The plain fact is that the stick’s not as big as it used to be. Back in the day the Soviets rightly feared us, as we feared them. But after getting bogged down in Iraq all these years, who’s afraid of us now?

And saying that one will not openly threaten war is not the same thing as surrendering the “war option.” But to threaten a war option we must have a credible war option, and thanks to Iraq I don’t think we do.

Far from exerting force to strengthen his diplomatic position, Obama has pledged to withdraw US forces from Iraq where they are fighting Iranian proxies, cut military spending and shrink the size of the US nuclear arsenal.

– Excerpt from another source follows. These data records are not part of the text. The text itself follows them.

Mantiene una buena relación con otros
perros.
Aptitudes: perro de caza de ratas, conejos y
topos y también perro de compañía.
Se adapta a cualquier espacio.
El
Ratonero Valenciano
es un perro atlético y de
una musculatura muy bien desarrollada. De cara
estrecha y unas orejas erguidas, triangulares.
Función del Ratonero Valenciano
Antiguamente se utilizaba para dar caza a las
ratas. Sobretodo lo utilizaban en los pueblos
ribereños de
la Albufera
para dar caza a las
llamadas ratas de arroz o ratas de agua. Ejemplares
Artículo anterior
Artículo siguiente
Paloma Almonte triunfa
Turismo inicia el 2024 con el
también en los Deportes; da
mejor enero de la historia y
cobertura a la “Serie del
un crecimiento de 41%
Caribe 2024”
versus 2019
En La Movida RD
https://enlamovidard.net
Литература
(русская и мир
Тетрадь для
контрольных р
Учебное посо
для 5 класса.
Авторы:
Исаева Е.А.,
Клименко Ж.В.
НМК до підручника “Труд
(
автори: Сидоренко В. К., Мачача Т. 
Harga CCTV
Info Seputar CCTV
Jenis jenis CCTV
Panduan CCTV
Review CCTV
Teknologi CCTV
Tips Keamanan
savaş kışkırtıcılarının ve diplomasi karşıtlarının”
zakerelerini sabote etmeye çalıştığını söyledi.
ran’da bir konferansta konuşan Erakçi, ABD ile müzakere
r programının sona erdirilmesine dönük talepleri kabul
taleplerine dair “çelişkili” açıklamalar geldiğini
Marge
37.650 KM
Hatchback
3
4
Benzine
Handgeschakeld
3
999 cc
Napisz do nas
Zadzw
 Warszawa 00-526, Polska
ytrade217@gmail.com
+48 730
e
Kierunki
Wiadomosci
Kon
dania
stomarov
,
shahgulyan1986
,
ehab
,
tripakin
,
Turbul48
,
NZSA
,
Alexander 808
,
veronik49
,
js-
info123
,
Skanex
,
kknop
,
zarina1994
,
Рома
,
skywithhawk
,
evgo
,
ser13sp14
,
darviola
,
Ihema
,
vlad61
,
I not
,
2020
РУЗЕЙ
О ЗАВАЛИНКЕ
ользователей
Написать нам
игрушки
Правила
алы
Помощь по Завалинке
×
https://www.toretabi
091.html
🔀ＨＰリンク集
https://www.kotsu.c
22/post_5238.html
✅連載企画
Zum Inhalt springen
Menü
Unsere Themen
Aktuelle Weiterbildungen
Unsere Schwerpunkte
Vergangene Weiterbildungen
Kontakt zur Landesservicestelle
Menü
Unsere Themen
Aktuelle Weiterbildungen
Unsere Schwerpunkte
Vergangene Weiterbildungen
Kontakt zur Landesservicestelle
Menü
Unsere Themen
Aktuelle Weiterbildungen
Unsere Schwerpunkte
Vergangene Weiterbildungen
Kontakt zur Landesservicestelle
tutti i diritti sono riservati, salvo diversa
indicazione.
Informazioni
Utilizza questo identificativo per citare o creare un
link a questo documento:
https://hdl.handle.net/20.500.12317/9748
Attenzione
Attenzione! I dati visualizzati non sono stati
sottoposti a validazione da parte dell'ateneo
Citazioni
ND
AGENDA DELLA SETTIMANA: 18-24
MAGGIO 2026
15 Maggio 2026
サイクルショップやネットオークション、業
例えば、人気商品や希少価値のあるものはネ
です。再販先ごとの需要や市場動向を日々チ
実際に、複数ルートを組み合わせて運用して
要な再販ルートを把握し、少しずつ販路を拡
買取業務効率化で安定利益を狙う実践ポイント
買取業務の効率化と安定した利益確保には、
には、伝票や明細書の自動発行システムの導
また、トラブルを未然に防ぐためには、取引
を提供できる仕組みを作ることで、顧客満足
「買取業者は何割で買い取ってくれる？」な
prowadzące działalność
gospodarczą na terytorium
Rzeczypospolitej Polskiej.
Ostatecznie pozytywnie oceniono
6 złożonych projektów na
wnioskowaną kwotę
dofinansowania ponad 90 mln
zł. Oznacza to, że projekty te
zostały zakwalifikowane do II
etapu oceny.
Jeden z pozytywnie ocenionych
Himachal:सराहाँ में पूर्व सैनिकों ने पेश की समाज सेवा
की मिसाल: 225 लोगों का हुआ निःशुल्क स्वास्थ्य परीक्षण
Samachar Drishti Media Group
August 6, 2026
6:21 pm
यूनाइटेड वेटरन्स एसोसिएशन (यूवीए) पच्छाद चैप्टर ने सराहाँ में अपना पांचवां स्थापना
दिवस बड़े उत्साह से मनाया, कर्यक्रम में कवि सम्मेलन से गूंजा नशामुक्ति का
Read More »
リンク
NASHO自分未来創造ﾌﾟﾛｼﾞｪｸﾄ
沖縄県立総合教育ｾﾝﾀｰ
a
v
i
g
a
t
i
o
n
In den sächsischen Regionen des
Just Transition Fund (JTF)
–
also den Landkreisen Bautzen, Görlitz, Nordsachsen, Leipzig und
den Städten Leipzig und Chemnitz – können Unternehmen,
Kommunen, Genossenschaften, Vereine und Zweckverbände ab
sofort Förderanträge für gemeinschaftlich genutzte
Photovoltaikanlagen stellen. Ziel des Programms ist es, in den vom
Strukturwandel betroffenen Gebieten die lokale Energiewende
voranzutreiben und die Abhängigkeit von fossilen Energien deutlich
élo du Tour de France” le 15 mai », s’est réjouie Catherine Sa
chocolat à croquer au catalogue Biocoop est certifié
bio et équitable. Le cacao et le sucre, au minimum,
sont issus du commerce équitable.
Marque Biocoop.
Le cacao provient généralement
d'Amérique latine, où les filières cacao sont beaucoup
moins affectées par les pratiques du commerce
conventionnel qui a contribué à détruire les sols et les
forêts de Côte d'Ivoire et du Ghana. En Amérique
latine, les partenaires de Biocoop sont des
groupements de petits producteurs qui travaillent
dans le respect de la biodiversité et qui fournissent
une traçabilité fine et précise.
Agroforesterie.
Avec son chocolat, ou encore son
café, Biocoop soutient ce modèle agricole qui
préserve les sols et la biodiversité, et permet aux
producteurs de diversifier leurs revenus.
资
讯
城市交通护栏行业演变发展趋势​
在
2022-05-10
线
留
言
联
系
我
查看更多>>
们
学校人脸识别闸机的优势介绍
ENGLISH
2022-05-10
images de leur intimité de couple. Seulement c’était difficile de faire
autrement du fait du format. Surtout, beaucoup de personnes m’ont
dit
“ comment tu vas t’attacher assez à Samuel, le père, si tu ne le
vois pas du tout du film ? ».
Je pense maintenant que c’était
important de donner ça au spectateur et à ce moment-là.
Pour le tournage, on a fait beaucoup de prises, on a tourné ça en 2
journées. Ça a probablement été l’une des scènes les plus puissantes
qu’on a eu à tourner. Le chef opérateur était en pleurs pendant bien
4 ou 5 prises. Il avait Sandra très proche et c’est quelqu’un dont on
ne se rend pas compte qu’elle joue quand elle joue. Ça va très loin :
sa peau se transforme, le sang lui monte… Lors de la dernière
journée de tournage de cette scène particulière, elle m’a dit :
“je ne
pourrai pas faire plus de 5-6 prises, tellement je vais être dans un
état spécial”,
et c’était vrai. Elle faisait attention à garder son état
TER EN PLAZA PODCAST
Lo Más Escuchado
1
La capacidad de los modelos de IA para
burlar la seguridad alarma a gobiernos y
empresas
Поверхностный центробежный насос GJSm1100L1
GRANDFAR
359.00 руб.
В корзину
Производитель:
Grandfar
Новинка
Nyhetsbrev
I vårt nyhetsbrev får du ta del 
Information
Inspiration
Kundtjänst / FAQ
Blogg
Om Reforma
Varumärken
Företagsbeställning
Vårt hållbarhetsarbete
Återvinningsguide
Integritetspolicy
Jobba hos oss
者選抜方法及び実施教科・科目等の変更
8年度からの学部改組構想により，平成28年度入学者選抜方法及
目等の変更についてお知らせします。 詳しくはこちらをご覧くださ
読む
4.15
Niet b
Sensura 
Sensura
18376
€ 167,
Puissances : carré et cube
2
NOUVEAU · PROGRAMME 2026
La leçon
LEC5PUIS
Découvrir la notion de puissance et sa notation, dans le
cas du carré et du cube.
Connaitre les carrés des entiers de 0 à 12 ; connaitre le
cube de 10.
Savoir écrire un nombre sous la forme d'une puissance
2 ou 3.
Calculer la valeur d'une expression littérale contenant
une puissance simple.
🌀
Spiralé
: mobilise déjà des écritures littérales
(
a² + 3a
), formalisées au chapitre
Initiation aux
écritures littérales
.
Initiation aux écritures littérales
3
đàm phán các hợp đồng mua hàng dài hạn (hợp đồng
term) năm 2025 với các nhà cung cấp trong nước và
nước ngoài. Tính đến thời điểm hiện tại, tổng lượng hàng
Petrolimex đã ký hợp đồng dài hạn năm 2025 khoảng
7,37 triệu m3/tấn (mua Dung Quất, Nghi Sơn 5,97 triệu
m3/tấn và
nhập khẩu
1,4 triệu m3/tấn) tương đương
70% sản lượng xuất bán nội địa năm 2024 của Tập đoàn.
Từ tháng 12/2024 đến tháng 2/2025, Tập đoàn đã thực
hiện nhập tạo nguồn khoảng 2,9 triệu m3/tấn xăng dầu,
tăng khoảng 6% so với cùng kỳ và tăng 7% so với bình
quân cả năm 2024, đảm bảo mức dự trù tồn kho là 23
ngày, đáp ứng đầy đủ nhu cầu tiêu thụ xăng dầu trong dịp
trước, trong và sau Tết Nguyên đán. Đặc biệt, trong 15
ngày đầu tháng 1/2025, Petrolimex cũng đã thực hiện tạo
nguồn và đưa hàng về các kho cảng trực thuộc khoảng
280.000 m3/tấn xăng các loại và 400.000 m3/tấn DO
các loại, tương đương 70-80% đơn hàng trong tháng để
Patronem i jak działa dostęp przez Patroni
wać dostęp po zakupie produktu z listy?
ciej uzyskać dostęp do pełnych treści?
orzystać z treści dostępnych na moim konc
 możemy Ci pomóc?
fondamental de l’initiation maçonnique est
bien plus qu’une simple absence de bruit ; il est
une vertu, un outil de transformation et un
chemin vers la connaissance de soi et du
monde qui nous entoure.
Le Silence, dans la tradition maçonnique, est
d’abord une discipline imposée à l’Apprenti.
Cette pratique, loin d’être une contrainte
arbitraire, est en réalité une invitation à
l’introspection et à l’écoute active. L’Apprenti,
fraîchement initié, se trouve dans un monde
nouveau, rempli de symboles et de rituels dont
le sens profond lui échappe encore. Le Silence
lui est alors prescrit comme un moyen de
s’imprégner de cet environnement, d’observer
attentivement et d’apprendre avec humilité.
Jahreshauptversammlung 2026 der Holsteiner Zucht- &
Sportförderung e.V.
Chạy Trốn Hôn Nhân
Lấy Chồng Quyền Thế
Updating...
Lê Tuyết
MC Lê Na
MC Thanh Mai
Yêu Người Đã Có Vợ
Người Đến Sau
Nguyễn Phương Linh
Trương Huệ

We need to talk about military priorities. Every day we spend in Iraq whittles the stick down a little more. Talk to people in the military, and they will tell you they are seriously concerned about our military readiness. Once we’re out of Iraq it’s going to take years to build the military back up to what it was before we invaded. Military spending needs to be redirected toward restoring our military instead of pouring whatever billion dollars we pour every month into the sands of Iraq.

Put another way, Iraq is the biggest reason we’re neither feared nor respected any more. “Shock and awe” devolved into disgust and ridicule.

SINCE THE definition of appeasement is to reward others for their bad behavior, and since the US has refused for 29 years to reward the Iranians for their bad behavior by having presidential summits with Iranian leaders, Obama’s pledge represents a massive act of appeasement.

Let’s see, what is the definition of appeasement? The American Heritage dictionary defines it as “The policy of granting concessions to potential enemies to maintain peace.” But merely talking to someone is not appeasement. Again we see right-wingers thinking like eight-year-olds who punish other children they don’t like by refusing to sit next to them.

The notion that we are “rewarding” somebody by engaging in negotiations assumes that the heads of hostile governments actually feel bad that we won’t talk to them, or that our mere presence at a negotiating table is a special privilege only to be handed out to the deserving. This is the way children think.

And as Glick says, we’ve not held summits with the leaders of Iran for 29 years. We can see how well that’s turned out.

Glick goes on and on, and I’m out of time to write further, but skipping down to the last paragraph she says “in a world in which evil men are combining and preparing for war and genocide, good men are preparing for pleasant chitchat with their foes because they have come to prefer attitude to substance.”

Preferring attitude over substance is a brilliant description of the Bush Administration’s approach to foreign policy. The Bushies have no substance; they just whip out their ever-shrinking sticks (double meaning intended) and threaten to hit everyone they don’t like. The challenge to an Obama administration will be to put aside the attitude and embrace substance. I don’t know if that will work, but it’s worth a try. Nobody’s done it in a while.